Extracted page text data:
__________

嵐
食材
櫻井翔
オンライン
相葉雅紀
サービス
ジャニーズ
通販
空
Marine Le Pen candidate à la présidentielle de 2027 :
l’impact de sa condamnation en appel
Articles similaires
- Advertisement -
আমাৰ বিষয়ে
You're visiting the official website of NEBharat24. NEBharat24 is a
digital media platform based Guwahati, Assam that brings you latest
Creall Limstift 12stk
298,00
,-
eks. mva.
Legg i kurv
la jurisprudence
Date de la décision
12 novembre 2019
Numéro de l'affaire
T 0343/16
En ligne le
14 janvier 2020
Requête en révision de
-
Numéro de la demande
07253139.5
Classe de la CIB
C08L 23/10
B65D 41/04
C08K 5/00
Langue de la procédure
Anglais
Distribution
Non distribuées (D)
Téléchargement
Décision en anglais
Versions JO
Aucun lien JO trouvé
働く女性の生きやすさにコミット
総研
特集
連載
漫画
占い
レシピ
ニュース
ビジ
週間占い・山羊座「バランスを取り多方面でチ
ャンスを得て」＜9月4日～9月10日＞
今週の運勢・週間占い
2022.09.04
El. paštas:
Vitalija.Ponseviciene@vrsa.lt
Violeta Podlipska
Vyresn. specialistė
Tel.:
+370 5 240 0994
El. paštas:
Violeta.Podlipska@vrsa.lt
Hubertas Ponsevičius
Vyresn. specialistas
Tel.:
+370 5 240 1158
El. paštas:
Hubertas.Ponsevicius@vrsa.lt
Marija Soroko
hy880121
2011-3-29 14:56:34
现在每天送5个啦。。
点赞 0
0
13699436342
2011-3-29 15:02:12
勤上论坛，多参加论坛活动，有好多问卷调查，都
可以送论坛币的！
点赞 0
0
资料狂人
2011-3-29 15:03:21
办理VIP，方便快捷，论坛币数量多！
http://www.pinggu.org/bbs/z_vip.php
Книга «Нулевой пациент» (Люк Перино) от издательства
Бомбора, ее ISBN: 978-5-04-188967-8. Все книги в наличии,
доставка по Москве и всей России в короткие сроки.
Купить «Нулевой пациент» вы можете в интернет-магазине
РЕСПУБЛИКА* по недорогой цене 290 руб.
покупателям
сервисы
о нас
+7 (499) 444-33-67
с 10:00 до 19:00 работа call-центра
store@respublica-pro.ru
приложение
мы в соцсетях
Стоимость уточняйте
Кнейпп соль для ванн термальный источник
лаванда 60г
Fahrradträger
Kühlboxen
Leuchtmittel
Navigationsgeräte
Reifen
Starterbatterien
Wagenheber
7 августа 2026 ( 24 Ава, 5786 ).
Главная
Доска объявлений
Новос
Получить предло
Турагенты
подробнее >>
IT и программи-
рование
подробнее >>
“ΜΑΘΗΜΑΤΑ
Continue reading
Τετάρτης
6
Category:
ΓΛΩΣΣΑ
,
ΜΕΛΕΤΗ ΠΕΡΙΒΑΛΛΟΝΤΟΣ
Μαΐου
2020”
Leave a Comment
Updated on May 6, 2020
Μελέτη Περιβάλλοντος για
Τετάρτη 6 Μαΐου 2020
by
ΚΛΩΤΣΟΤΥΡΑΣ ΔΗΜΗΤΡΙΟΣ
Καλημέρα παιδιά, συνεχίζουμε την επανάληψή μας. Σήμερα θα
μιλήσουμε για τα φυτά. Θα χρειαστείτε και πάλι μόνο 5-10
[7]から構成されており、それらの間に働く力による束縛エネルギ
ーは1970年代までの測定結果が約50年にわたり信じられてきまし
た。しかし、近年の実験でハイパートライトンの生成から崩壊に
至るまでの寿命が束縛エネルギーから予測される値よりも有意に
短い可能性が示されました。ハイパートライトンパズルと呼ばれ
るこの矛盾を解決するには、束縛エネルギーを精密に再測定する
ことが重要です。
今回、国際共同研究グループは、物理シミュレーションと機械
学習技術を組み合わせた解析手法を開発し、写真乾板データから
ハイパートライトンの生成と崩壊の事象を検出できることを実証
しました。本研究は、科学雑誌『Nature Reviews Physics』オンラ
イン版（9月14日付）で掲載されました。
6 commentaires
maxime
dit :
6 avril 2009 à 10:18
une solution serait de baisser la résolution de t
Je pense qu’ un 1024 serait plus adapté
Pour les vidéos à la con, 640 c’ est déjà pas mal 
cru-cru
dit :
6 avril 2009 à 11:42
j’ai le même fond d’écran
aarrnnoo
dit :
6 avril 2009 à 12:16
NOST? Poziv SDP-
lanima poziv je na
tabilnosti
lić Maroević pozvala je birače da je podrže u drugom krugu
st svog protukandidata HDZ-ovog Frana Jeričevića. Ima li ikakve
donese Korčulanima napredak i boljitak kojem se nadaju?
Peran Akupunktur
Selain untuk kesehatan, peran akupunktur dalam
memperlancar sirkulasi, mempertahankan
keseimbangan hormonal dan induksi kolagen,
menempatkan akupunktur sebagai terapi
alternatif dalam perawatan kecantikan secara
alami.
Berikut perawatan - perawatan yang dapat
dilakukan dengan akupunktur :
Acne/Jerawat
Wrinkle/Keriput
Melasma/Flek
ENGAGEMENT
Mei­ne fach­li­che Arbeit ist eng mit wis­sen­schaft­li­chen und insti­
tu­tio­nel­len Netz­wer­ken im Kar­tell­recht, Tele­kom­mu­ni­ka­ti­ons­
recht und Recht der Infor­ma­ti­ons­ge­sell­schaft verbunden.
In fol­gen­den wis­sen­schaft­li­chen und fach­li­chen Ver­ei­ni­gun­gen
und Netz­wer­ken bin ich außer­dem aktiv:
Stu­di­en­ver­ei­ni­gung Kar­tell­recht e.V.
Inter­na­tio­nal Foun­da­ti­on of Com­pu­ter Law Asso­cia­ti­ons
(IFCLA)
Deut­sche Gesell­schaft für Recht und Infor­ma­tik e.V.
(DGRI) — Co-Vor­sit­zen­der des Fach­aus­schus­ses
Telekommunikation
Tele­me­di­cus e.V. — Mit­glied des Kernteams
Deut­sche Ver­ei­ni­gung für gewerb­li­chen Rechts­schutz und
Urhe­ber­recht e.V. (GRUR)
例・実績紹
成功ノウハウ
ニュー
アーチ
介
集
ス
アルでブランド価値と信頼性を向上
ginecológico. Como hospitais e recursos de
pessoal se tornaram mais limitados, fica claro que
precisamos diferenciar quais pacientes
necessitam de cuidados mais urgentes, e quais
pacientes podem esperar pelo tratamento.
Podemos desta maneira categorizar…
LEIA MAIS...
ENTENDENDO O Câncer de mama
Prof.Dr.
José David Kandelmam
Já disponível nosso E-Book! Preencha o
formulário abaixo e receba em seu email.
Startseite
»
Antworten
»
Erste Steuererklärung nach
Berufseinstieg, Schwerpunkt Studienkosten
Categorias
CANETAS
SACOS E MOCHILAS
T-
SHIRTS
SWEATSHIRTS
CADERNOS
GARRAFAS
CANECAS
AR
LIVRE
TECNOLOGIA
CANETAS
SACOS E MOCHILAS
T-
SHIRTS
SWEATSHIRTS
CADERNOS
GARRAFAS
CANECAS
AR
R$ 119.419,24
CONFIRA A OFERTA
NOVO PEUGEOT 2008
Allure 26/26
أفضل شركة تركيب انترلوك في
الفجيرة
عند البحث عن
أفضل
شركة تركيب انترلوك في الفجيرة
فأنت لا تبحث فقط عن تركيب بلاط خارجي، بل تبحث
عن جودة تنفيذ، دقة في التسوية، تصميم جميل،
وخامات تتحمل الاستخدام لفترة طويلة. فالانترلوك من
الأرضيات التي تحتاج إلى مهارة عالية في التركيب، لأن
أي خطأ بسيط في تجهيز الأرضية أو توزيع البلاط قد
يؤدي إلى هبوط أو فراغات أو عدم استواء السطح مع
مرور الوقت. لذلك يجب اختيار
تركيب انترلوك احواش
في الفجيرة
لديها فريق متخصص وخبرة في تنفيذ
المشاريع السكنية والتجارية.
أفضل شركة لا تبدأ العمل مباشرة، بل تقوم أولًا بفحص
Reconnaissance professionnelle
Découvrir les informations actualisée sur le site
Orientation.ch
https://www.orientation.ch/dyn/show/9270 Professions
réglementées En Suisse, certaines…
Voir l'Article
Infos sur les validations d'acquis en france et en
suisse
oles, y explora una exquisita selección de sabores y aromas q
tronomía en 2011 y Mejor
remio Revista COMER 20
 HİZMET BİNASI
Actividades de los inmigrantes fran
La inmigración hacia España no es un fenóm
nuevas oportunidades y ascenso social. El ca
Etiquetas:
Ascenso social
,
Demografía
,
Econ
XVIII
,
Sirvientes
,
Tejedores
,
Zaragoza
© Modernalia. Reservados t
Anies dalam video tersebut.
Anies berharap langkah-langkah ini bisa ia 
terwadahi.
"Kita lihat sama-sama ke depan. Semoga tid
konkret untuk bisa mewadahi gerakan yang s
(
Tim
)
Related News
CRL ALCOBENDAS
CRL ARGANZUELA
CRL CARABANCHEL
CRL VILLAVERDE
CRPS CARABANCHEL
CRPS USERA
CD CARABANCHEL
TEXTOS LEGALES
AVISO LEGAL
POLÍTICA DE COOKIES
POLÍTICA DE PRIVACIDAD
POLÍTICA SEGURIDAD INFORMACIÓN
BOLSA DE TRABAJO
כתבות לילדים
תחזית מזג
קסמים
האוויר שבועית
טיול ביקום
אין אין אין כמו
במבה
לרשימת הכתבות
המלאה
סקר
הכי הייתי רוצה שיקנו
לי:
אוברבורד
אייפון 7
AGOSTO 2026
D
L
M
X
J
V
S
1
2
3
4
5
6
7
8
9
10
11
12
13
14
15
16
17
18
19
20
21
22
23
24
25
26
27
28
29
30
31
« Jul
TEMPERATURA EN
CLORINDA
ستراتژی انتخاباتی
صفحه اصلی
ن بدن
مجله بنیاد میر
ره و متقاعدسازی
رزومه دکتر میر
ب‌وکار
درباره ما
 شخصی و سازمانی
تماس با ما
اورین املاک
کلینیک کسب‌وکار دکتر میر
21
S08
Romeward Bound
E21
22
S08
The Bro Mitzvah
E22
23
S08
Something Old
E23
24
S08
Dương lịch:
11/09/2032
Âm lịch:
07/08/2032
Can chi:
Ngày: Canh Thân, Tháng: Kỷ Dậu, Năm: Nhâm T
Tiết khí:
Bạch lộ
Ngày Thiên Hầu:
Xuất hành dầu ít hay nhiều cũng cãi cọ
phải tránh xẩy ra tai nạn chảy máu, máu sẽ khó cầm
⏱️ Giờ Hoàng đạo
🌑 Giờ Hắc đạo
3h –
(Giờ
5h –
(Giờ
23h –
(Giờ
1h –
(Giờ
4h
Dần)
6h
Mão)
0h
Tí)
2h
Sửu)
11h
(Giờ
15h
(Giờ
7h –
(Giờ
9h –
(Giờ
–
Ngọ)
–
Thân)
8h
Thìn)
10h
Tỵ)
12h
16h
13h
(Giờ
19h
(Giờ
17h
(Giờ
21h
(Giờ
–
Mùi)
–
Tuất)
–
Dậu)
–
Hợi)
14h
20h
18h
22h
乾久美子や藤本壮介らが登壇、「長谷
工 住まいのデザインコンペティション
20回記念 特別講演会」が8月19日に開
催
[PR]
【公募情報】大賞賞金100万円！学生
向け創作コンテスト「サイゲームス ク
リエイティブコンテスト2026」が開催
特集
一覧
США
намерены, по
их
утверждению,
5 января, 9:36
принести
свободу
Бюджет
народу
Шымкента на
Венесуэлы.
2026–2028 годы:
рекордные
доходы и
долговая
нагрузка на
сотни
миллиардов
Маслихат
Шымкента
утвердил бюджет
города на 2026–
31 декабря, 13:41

__________

• **Your goal**
The result should be every line that contains "دکتر", copied from the entries.

• **Response to the task**
رزومه دکتر میر
کلینیک کسب‌وکار دکتر میر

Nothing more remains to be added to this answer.